Kepolisian Daerah Metro Jakarta Raya dan Komisi Pemberantasan Korupsi pun turun tangan, mengusut dugaan korupsi penggunaan uang rakyat itu. Bagaimana modus korupsi dana APBD?
Koordinator Indonesian Corruption Watch Ade Irawan mengatakan, pihaknya pernah melakukan penelitian terkait modus operandi korupsi dana APBD.

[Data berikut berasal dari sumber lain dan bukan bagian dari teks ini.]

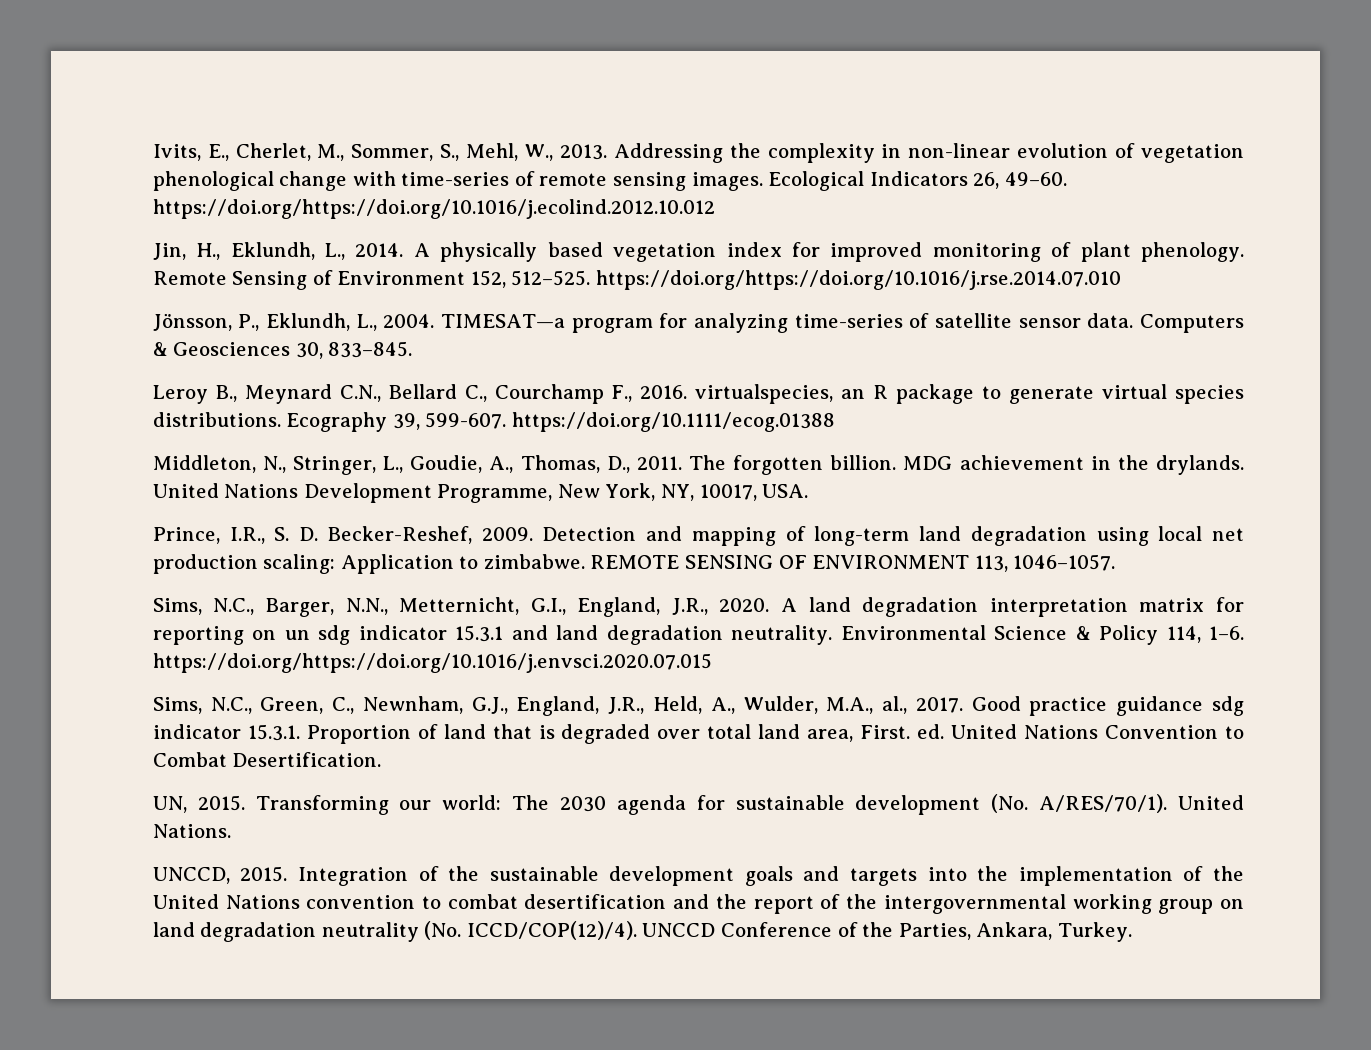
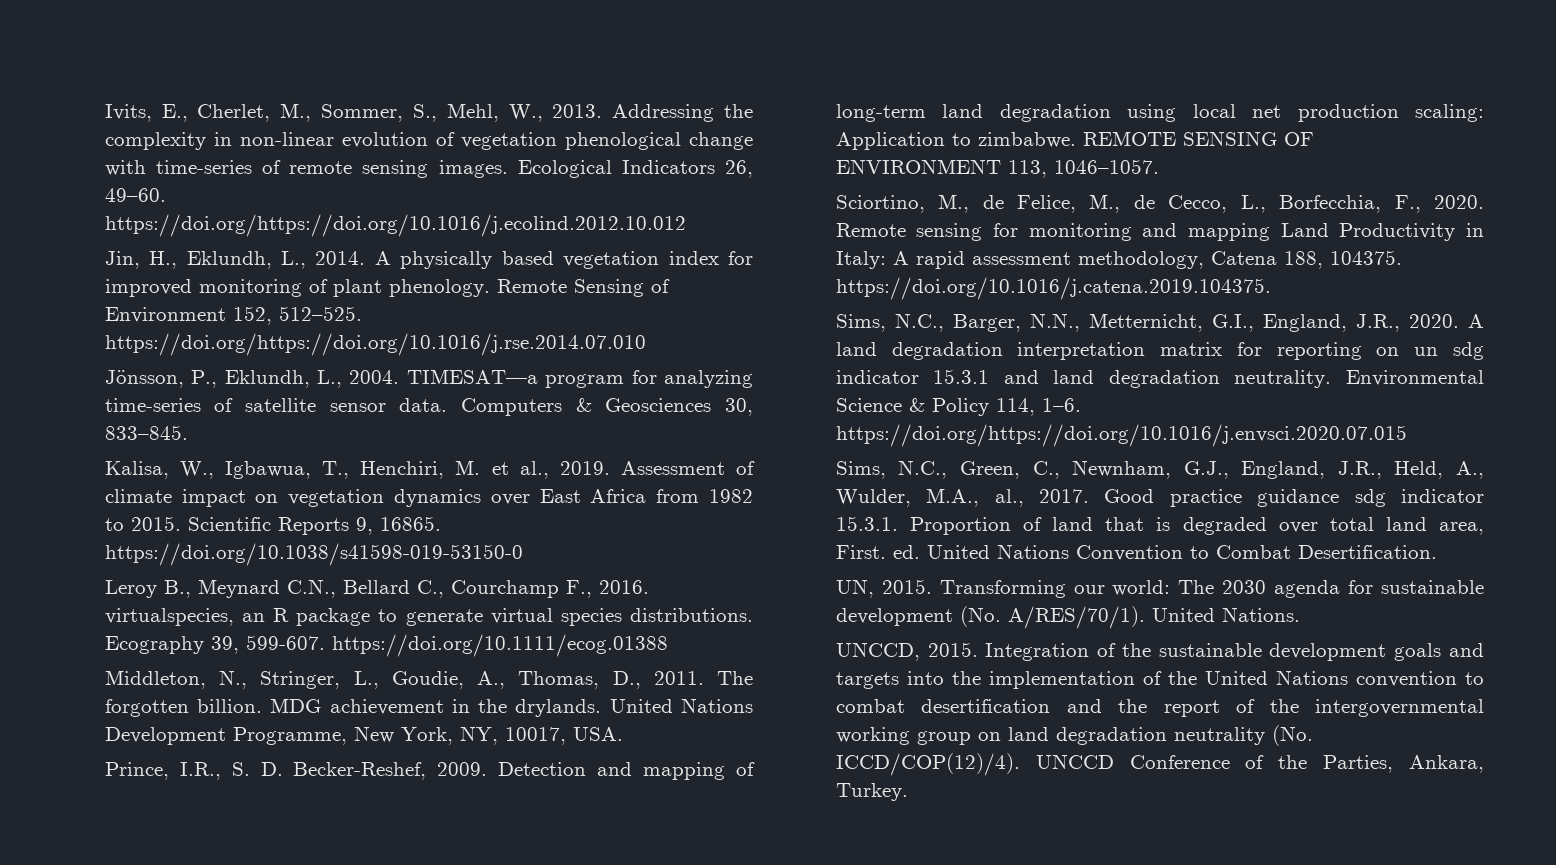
(413, 349) none -> [104,460,755,479] [104,489,753,507] [104,516,441,535] [104,543,523,566] // Kalisa, W., Igbawua, T., Henchiri, M. et al., 2019. Assessment of climate impact on vegetation dynamics over East Africa from 1982 to 2015. Scientific Reports 9, 16865. https://doi.org/10.1038/s41598-019-53150-0
(1116, 562) none -> [835,194,1484,213] [835,223,1484,241] [835,250,1402,269] [835,277,1271,300] // Sciortino, M., de Felice, M., de Cecco, L., Borfecchia, F., 2020. Remote sensing for monitoring and mapping Land Productivity in Italy: A rapid assessment methodology, Catena 188, 104375. https://doi.org/10.1016/j.catena.2019.104375.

SCROLL TO CONTINUE WITH CONTENT
"Paling tidak datanya hampir sama. Kalau aktif, artinya banyak SKPD yang terlibat. Atau bisa saja SKPD bukan aktor utama. Misalnya pola mulai dari proses perencanaan yang akan dimenangkan dengan salah satu perusahaan atau memang sudah disiapkan untuk orang-orang tertentu, bisa saja dari eksekutif atau legislatif," kata Ade saat berbincang dengan detikcom, Kamis (5/3/2015).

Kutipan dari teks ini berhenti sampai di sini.